Speaker
Description
The PPPL Impurity Powder Dropper (IPD) represents a novel capability for simultaneously controlling main ion recycling, modifying edge plasma conditions, and managing material surfaces in reactor-relevant environments. Coordinated experimental campaigns across multiple plasma confinement devices over a range of magnetic configurations have demonstrated that controlled low-Z particulate injection enables real-time wall conditioning while also providing substantial performance enhancements through modification of edge and core plasma profiles.

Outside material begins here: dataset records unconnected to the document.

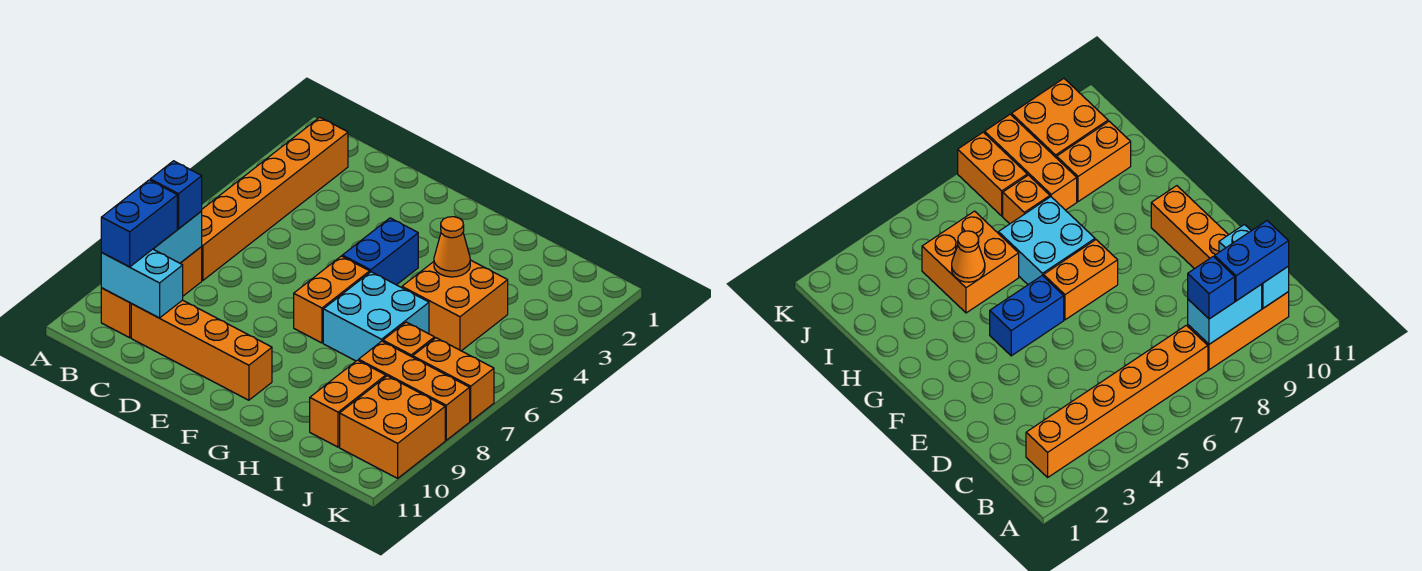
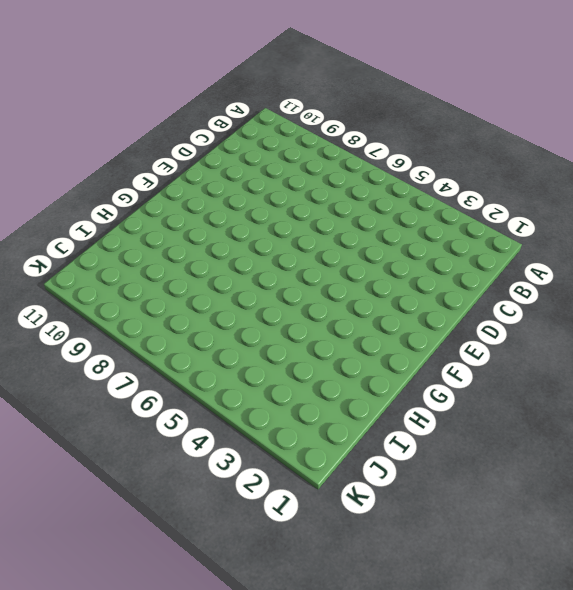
none -> orange 1x6 brick [201,117,348,280]
none -> orange 1x3 brick [101,247,202,338]
none -> orange 1x4 brick [131,300,272,400]

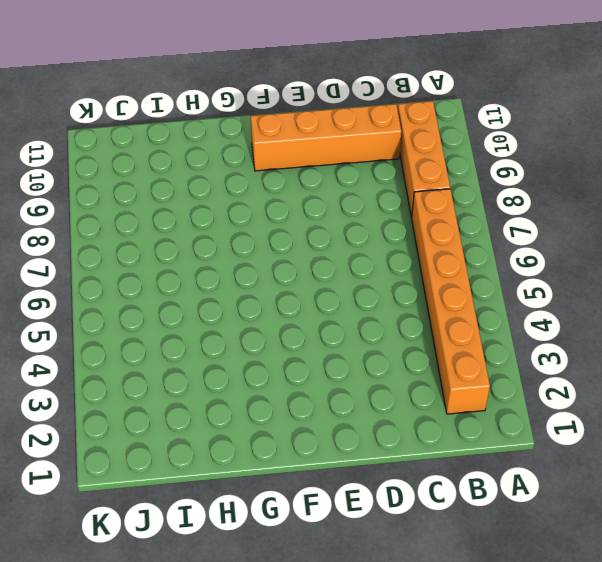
none -> blue 1x2 brick [342,218,418,285]
none -> orange 1x2 brick [294,256,370,343]
none -> cyan 2x2 brick [323,272,429,361]

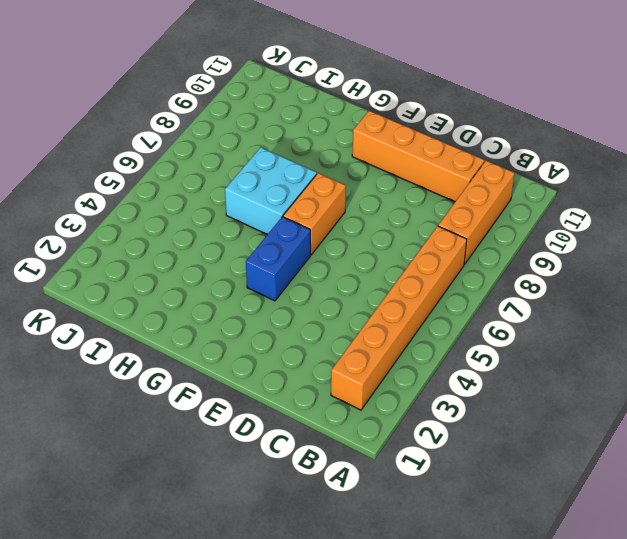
none -> orange 2x2 brick [402,260,508,351]
none -> orange 1x1 brick [383,322,435,357]
none -> orange 1x3 brick [359,341,470,440]

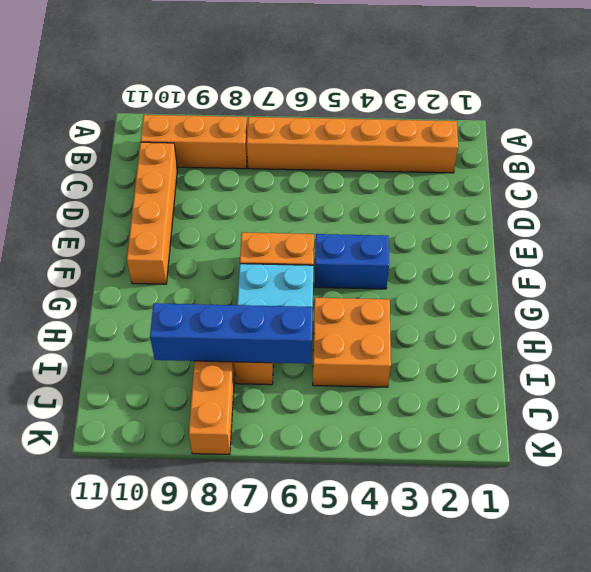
blue 1x4 brick [150,303,313,364] -> none
none -> orange 1x2 brick [310,360,386,447]
none -> orange 1x2 brick [413,338,494,421]
none -> orange 2x2 brick [340,376,445,478]

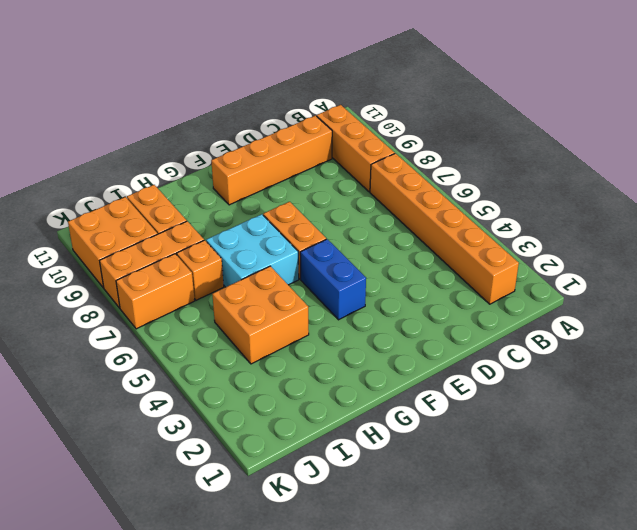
none -> cyan 1x2 brick [154,211,202,263]
none -> cyan 1x2 brick [101,249,183,318]
none -> orange 1x1 cone [434,217,470,277]

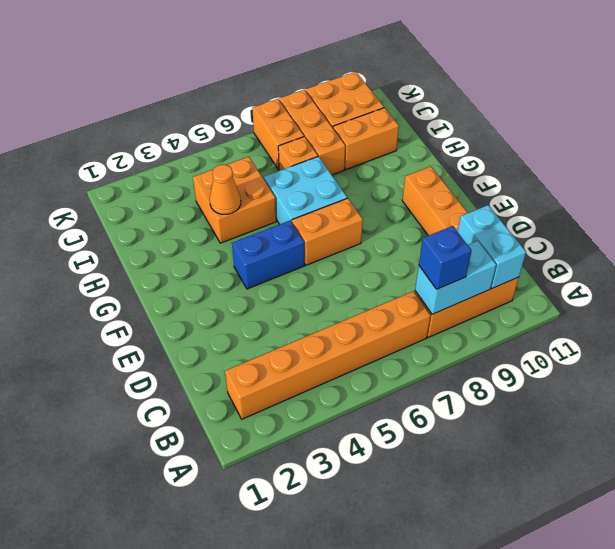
none -> blue 1x2 brick [101,180,177,267]

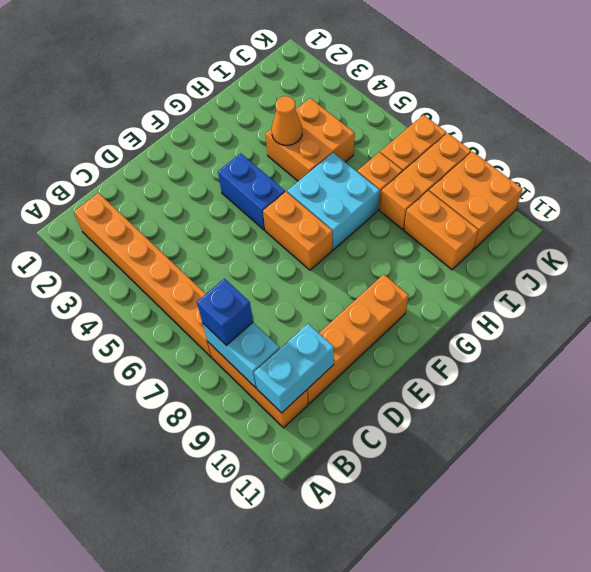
none -> blue 1x2 brick [101,180,177,267]

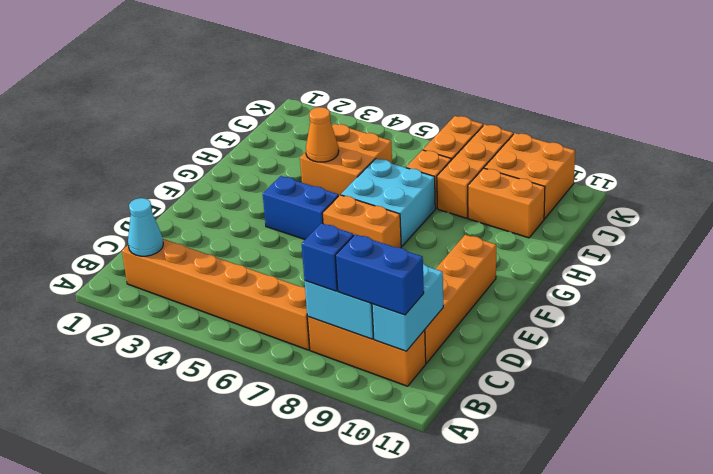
cyan 1x1 cone [128,198,163,256] -> none

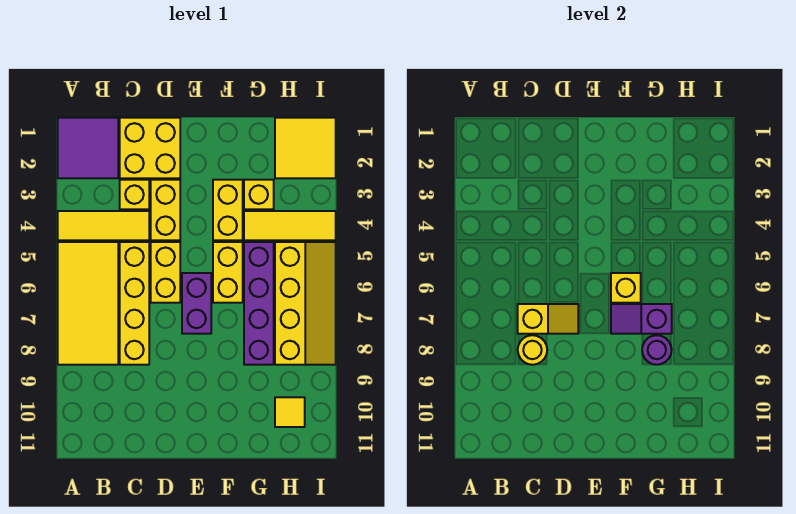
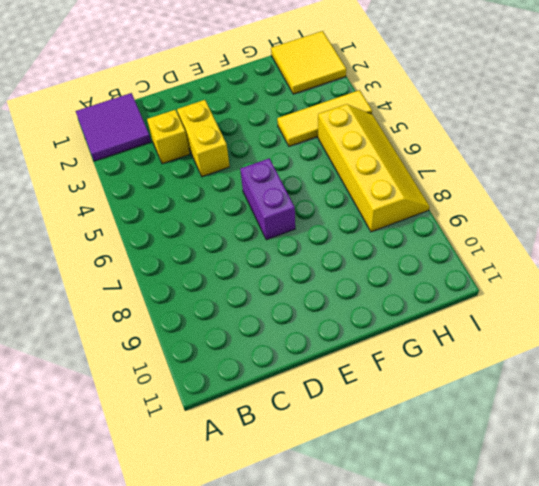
none -> yellow 1x3 tile [58,211,149,240]
none -> yellow 2x4 tile [58,242,118,365]
none -> yellow 2x2 brick [120,118,180,178]

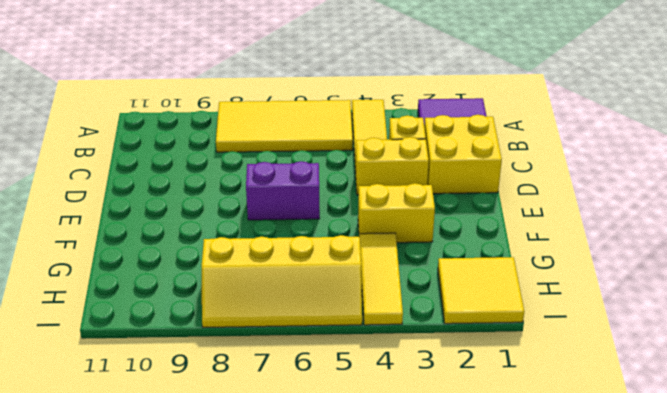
none -> yellow 1x4 brick [120,242,149,365]
none -> yellow 1x2 brick [151,242,180,303]
none -> yellow 1x2 brick [213,242,243,303]

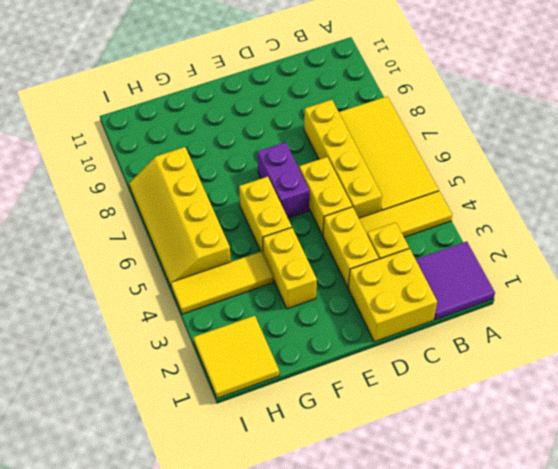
none -> yellow 1x1 brick [244,180,274,209]
none -> purple 1x4 brick [244,242,274,365]
none -> yellow 1x1 tile [275,397,305,427]

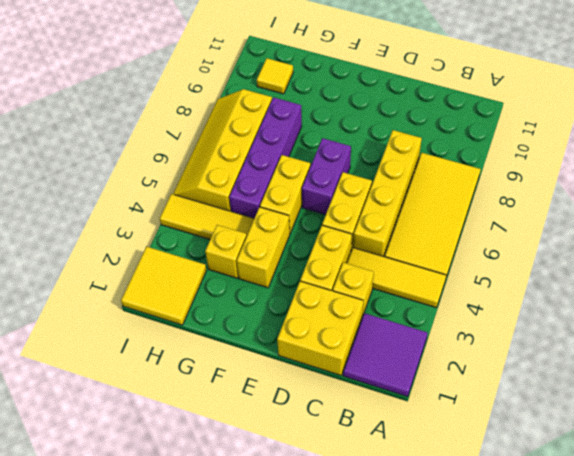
none -> yellow 1x2 slope [518,304,578,334]
none -> yellow 1x1 round brick [518,335,547,365]
none -> yellow 1x1 brick [611,273,641,303]

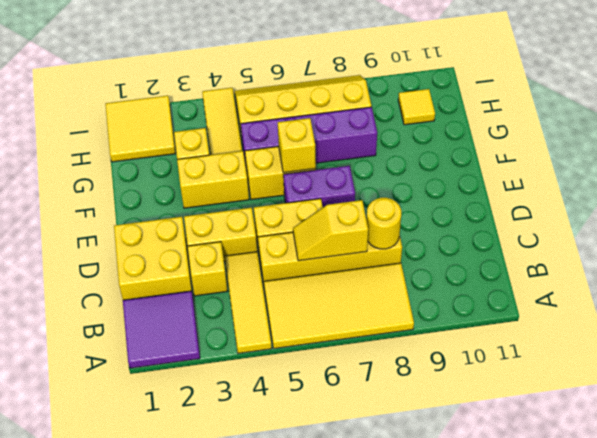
yellow 1x2 slope [293,200,368,261] -> yellow 1x2 slope turned to [518,304,578,334]
none -> purple 1x2 slope [611,304,672,334]
none -> purple 1x1 round brick [642,335,672,365]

In tokamaks, powder injection acts as an in-situ boronization tool capable of reducing impurity sources in real-time during plasma operation. For example, ASDEX-Upgrade results show cumulative injection of only a few hundred milligrams of B produces substantial reductions in O and W emission, suppresses inter-ELM W influx, and supports recovery of low-ν* RMP ELM suppression, with post-mortem material analysis confirming micron-scale boron deposition across the divertor and limiter surfaces. Similarly, KSTAR results demonstrate parallel PSI benefits as BN injection reduces Dα emission by 30–40%, mitigates or suppresses ELMs, and lowers global recycling.
Stellarators exhibit complementary performance pathways. Short-pulse B₄C injections on W7-X produce rapid edge ablation leading to field aligned transport providing toroidal equilibration of ablated material and divertor deposition consistent with EMC3-EIRENE/DIS modeling. Material assimilation undergoes a characteristic two-stage confinement response whereby a transient stored-energy loss due to the particulate ablation is followed by a profile shift leading to a recovery of 20–40% higher ion temperatures and total stored energy. This response correlates with steepened edge ion-temperature gradients while spectroscopic and profile measurements indicate transitions toward ion-root confinement driven by edge density modification and Er restructuring. Comparably, on the Large Helical Device (LHD), B and BN powder injections have produced measurable main ion density control through generation of a low recycling wall and reduced intrinsic impurity sources. These injections have also steepened edge Te/Ti gradients with a broadband reduction in turbulence thus enabling the transition to a higher confinement ITG-suppressed state.
Cross-configuration analysis indicates that, despite differences in magnetic geometry and parallel transport paths, the performance gains observed on both tokamaks and stellarators share common underlying mechanisms through dynamic modification of edge impurity sources, redistribution of radiative power, and subsequent modification of temperature and density profiles. These results underscore the versatility of impurity powder injection across confinement concepts and highlights the emerging role of IPD systems as multifunctional tools for real-time wall conditioning, and as dynamic actuators for turbulence regulation, impurity control, and profile shaping.